Caballo de Troya
J. J. Benítez
De algo sí estoy seguro: que los legionarios no regalarían ni se desprenderían así como así de lo
que, según la costumbre, les pertenecía. Por otro lado, además, seguir la pista de dichos
vestidos no era cosa fácil para los discípulos de Jesús. La mayoría de aquellos romanos
regresarían pronto a su campamento-base, en la ciudad de Cesarea y, con el paso de los
meses, muchos cambiarían de destino o serian licenciados.

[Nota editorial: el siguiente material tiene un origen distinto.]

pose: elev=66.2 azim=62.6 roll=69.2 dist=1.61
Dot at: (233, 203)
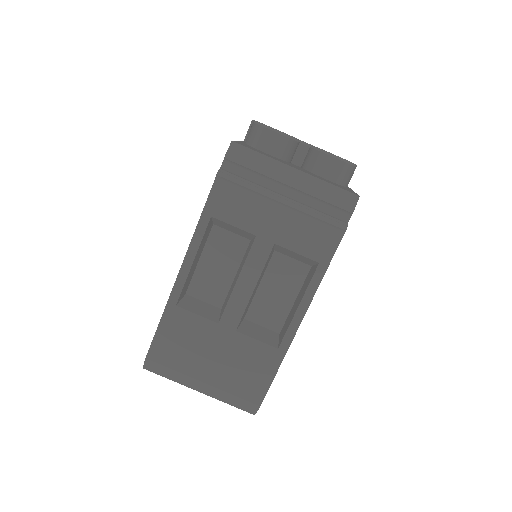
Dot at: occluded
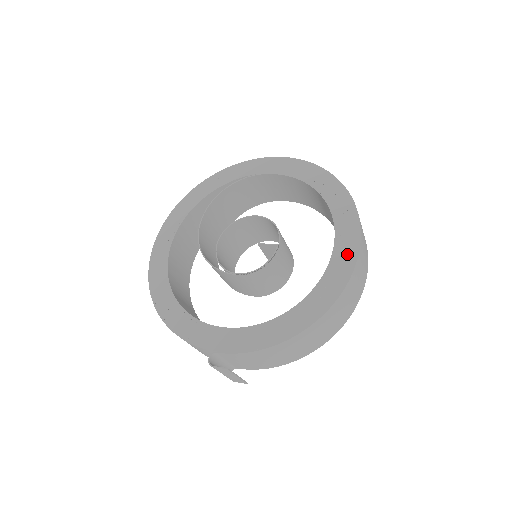
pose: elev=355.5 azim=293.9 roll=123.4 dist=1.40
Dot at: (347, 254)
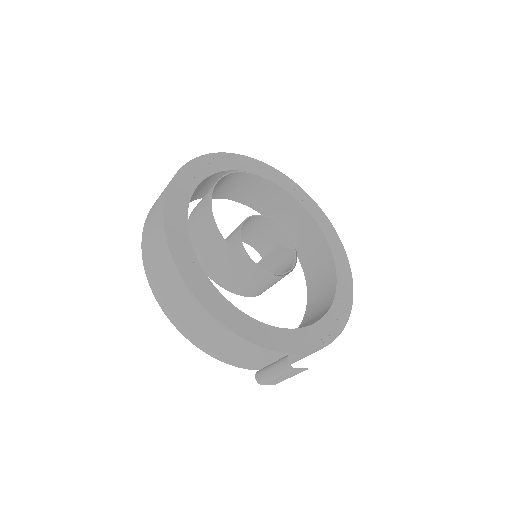
Dot at: (344, 265)
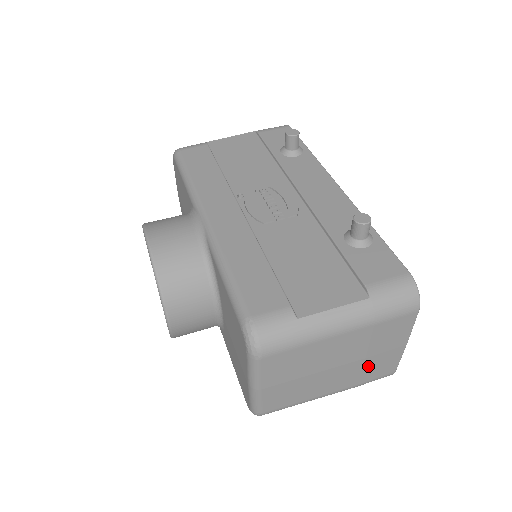
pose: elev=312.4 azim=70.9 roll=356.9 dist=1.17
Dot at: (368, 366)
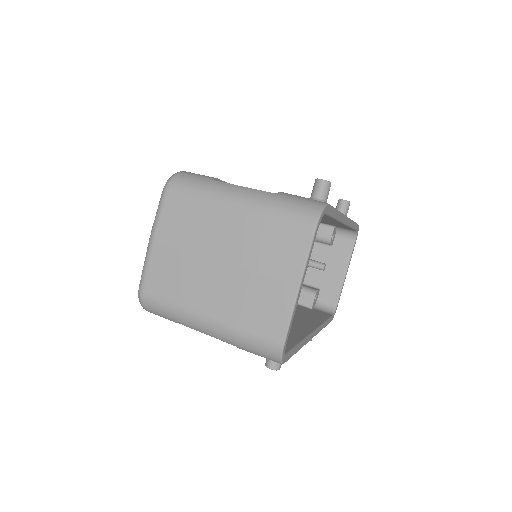
Dot at: (252, 294)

Todo esto me hizo sospechar que al contrario de lo que ocurriría con el lienzo que sirvió para su enterramiento-, Jesús de Nazaret
no era muy partidario de que sus discípulos guardaran estas reliquias, susceptibles siempre de
convertirse en motivos de adoración supersticiosa, con el consiguiente riesgo de olvidar o
relegar a segundo plano su verdadero mensaje...1
Concluido el reparto de las vestiduras, Longino pidió a su lugarteniente que examinara
también las fijaciones de los reos. El optio se aproximó primero a la cruz de la derecha y tocó la
cabeza del clavo del pie izquierdo del guerrillero. Parecía sólidamente clavado. El «zelota», con
el cuerpo desmayado y violentamente encorvado hacia adelante, no había parado un momento
de aullar y retorcerse, intentando sobrevivir. Pero las penosas, cada vez más duras, condiciones
para robar algunas bocanadas de aire, sólo habían añadido nuevos dolores y mayores
hemorragias a su organismo.
Al ver a Arsenius al pie de su cruz, Gistas hizo un supremo esfuerzo y tensando los músculos
de sus hombros logró elevar los brazos. Inspiró y, al momento, mientras expulsaba el escaso
aire conseguido, lanzó un salivazo, mezclado con sangre, contra el suboficial, insultándole.
Indignado, el ayudante del centurión se hizo con una lanza, replicando con el fuste de madera
en plena boca del estómago del «zelota». El castigado diafragma se resintió aún más.